Как по мне, то это сомнительная идея.
Кроме Java нужно знать еще много вещей (базы данных, XML и т.д.).
И где гарантия, что преподаватель - действительно мастер своего дела, а не нахватавшийся по верхам дилетант? (без обид).

----------


## maxx™

*MOD: Курсы, преподавателей, обcуждайте сколько хотите, а вот набор в группу прекращайте.*

----------


## kivanchik

Народ! а чё - тема закрыта или куда переехала? На сей день темка очень актуальна

----------


## Phoenixxe

> Как по мне, то это сомнительная идея.
> Кроме Java нужно знать еще много вещей (базы данных, XML и т.д.).
> И где гарантия, что преподаватель - действительно мастер своего дела, а не нахватавшийся по верхам дилетант? (без обид).

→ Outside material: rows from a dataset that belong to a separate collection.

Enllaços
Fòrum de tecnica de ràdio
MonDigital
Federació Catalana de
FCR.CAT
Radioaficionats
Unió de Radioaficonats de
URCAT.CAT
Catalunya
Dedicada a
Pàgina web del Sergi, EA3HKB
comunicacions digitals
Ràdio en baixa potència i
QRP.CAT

 Мастер своего дела навряд ли будет учить Вас на курсах для новичков. Разве что ему хочется попрактиковаться в педагогике.

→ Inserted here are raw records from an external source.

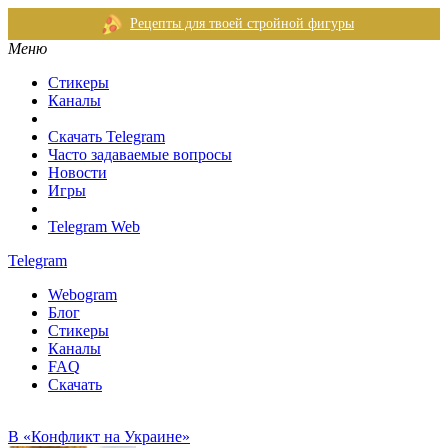
Рецепты для твоей стройной фигуры
Меню
Стикеры
Каналы
Скачать Telegram
Часто задаваемые вопросы
Новости
Игры
Telegram Web
Telegram
Webogram
Блог
Стикеры
Каналы
FAQ
Скачать
В «Конфликт на Украине»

Ну а все знать не получится, да и не нужно.
К примеру, тем кто на GAE или микроустройствах 
знать аппсервера или хибернейт для баз данных необязательно.

----------


## Allann

> Мастер своего дела навряд ли будет учить Вас на курсах для новичков. Разве что ему хочется попрактиковаться в педагогике.


 +1
мастер своего дела возьмет не меньше чем зарабатывает на основной работе, а это минимум от 12-15 у.е. в час )
да и то, кому нужен напряг с подготовкой к лекциям, трата времени на дорогу, накладные расходы и пр. 
думаю если будет доход от курсов в 1,5 - 2 раза больше, чем на основной работе, то можно подумать и о преподавании

----------


## ASATOR

есть большое желание учиться, но пока нет базовых знаний, возьмёте? 743-44-58, 050-291-99-96

----------


## titans

"Мастер своего дела" захотел по 100 у.е с человека в день. Ищем дальше...

----------


## Phoenixxe

> "Мастер своего дела" захотел по 100 у.е с человека в день. Ищем дальше...


 такие занятия не ведутся группами по 50 человек
думаю, максимум 4

тем более не 8 часов, активных - 2-3

часовой рейт указан вполне адекватный

----------


## Sergeevich

Чтобы чему-то учиться- не обязательно ходить на курсы. Главное желание и настойчивость. Я списался с парнем с форума, который хотел изучать, а я вроде как наставник у него на добровольной основе... так что?! хватило его на неделю. Он купил 3 дорогущие книжки,и  пропал. 
Главное в обучении- это постановка задач+ помощь когда в полном тупике- для этого и нужен наствник (учитель).

----------


## Fallout

> Чтобы чему-то учиться- не обязательно ходить на курсы. Главное желание и настойчивость. Я списался с парнем с форума, который хотел изучать, а я вроде как наставник у него на добровольной основе... так что?! хватило его на неделю. Он купил 3 дорогущие книжки,и  пропал. 
> Главное в обучении- это постановка задач+ помощь когда в полном тупике- для этого и нужен наствник (учитель).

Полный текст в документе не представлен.